We see that the logical implication is reversed: F implies S. In fact, if "S and N(f) and {N(A)}" is true, then S must be true, that is:

S and N(f) and {N(A)} --> S

In conclusion, looking at the picture, we deduce the opposite of what John Venn intended: philosophy implies Socrates!

How can we understand this contradiction? The answer is simple!

If a large circle contains a small circle, then the large circle implies the small circle and depends on it. In fact, if you remove the small circle, the large one inevitably becomes a donut with a hole. Conversely, if you remove the large circle, the small one contained within it is not deformed. This concept is expressed in the next picture. Recall that new logical tools i discovered describe the logic of the space, as well as that of propositions.

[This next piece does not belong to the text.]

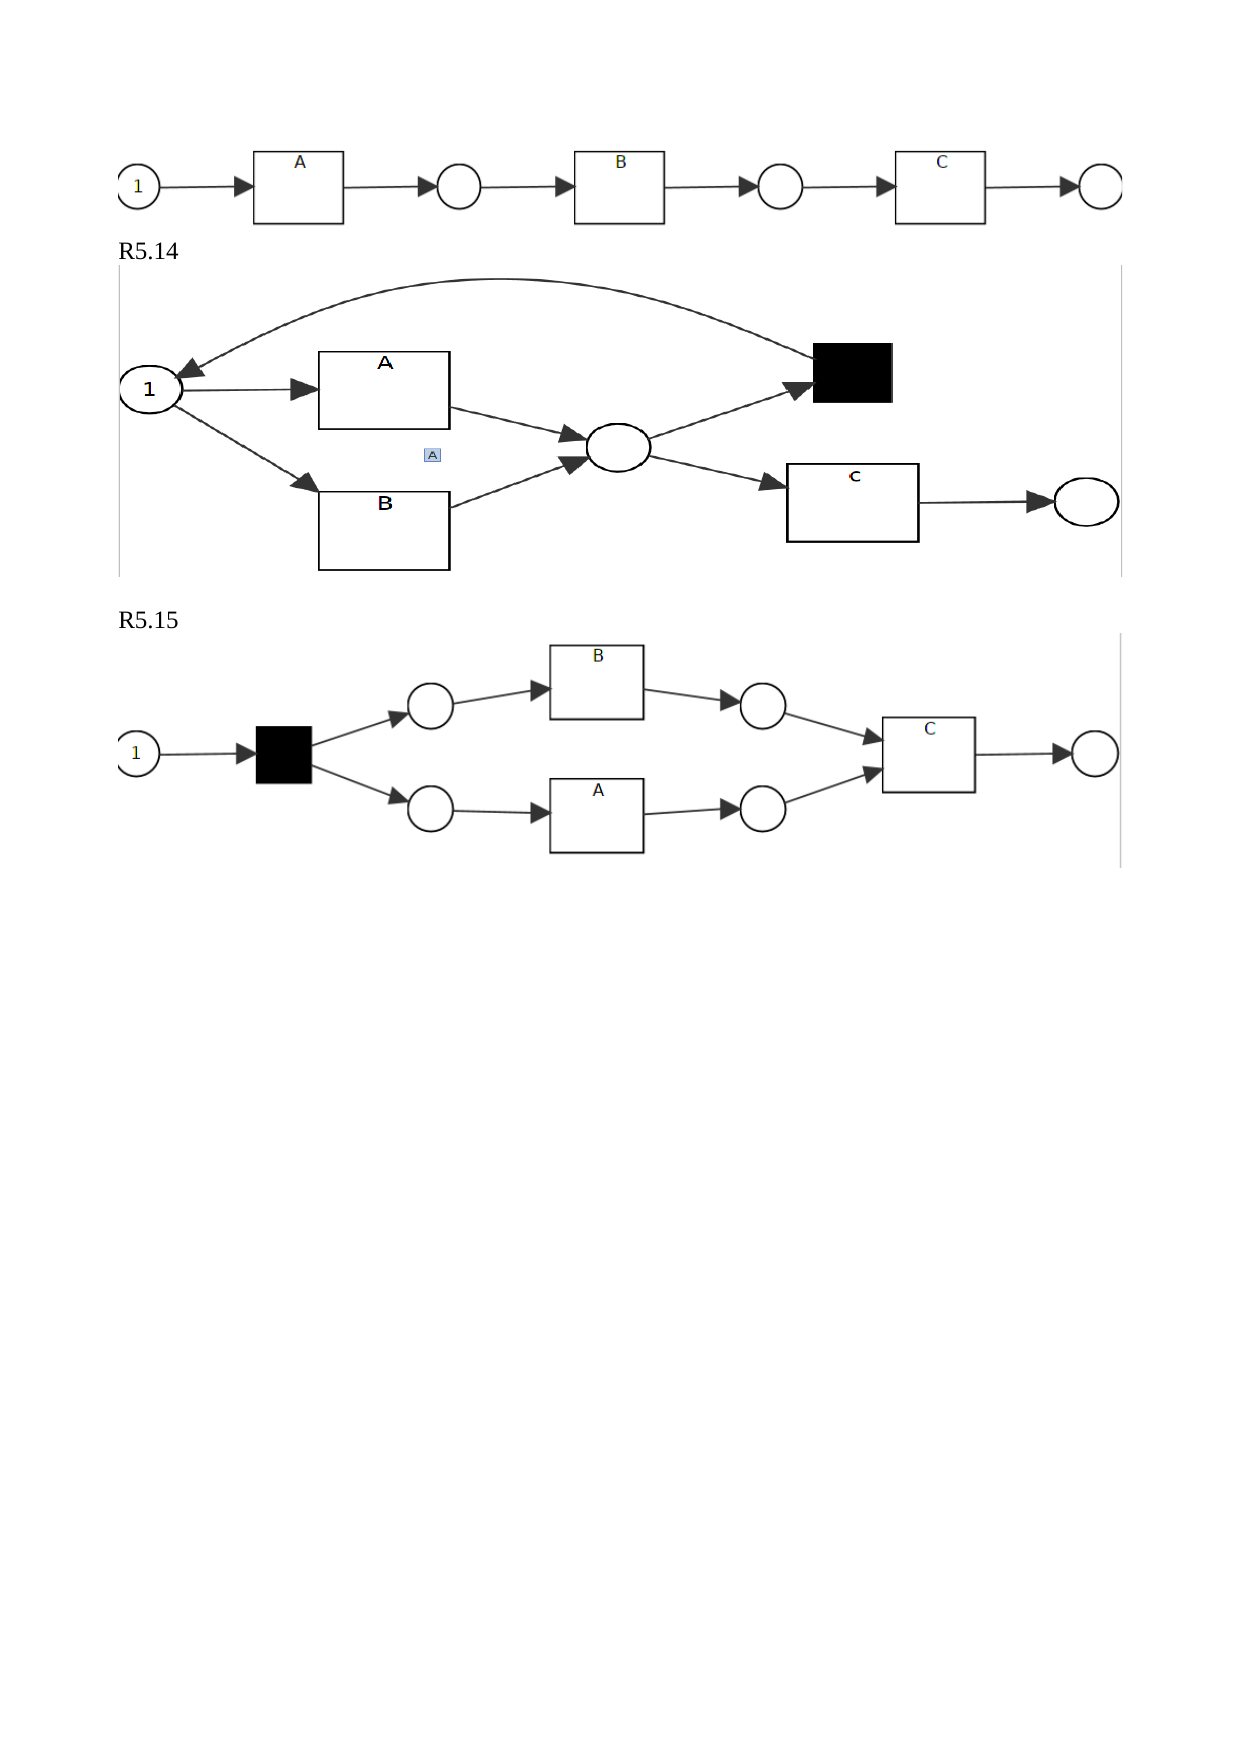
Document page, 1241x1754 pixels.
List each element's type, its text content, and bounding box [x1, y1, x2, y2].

Now, the question is why John Venn chose to place logical implication toward the outside of the diagram, rather than the inside. In my opinion, John Venn's choice was psychological. Is based on how human beings perceive reality. The human approach to understanding the world is bottom-up. Since ancient times, humans looking particular objects around them, separate from each other, such as plants, animals, and people entering their vision. Later, turning their eyes to the sky, they think about abstract sense of things, looking for a general concept. Thus, instinctively, the most general concept "touches the sky" and contains the more specific ones, which appear separate from each other.

In despite of this, Logic would dictate the opposite. Logic dictate that the most general idea is a point at the center of the vision, so that all specific objects, intersecting it, would imply it. Obviously, this is impossible for human beings, because they don't see generic concepts at the center of their vision. The next picture draws the psychological approach of Venn diagrams. In Picture A, we see Venn diagrams as is. In Picture B, we see that these diagrams are similar to visual perception, whereby concrete things are located at the center. In Picture C, we see the correct Venn diagrams, where the philosopher and the sex are located at the center of the diagram, to graphically imply the external parts.

In conclusion we can say the following: 

really, John Venn didn't make a mistake. He chose a convention over another. Venn diagrams are valid, even if they are inverted with the space logic.

Two centuries ago occurs the same with Electronics. 

Initially, we thought that electric current moving from positive to negative, so all the formulas and diagrams were based on that convention. When we discovered electrons, we realize the opposite, but all these conventions remained valid, because they are not contradictory.